Print the passage between "Mr. Napolitano’s struggle" and "form to date.", inclusive, from the excerpt on Fox Business programming below.

** PAGE EXCERPT **
============

He will be back next week, a commercial said, with a special guest, Glenn Beck.

Mr. Napolitano’s struggle is for smaller government and individual liberty. “The American public needs to know and understand, the government serves you better when it serves you less. That’s the argument,” he said on the show.

“Freedom Watch” is arguably Tea Party TV in its purest form to date.

It is the latest product of the News Corporation, led by Rupert Murdoch, and being shown on the weekends on the Fox Business Network, which is searching for higher ratings by adding provocative commentators.

Fox News already dominates the market for conservative TV talk with hosts like Mr. Beck and Sean Hannity, and has generated billions in revenue to show for it. Now, the upstart Fox Business is making room for libertarian talk, too. An aggressive pro-civil liberties, anti-government streak is evident on both “Freedom Watch” and “Stossel,” a weekly Fox Business show hosted by the former ABC News anchor John Stossel that was added last fall.

As any libertarian will tell you, there are sharp differences in opinions between conservatives and libertarians, and now Fox has programs for both.

============

** DATA SHOWN **
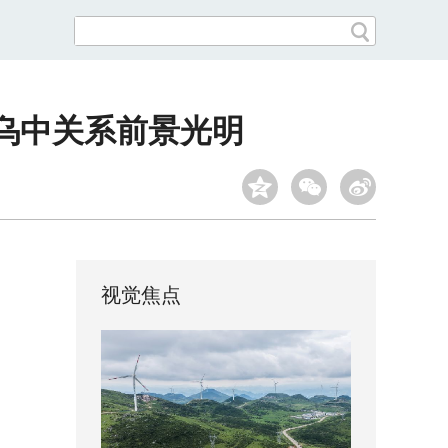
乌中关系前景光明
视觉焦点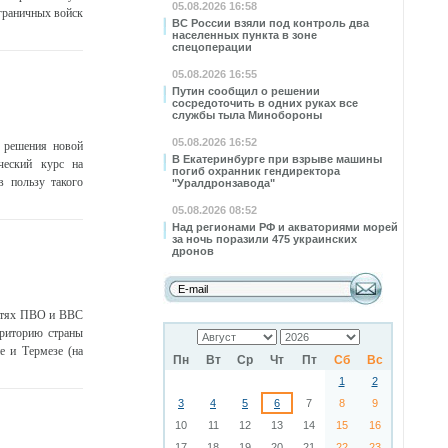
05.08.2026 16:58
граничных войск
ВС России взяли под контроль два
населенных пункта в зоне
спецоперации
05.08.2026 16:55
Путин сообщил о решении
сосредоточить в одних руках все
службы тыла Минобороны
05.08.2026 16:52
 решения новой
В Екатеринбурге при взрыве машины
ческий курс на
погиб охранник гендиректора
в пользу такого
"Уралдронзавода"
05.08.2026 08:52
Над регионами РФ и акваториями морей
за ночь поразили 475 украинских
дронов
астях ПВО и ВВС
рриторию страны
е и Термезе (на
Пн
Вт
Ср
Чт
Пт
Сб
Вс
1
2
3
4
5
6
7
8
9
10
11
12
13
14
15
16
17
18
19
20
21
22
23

============

** FINISHED TASK **
Mr. Napolitano’s struggle is for smaller government and individual liberty. “The American public needs to know and understand, the government serves you better when it serves you less. That’s the argument,” he said on the show.

“Freedom Watch” is arguably Tea Party TV in its purest form to date.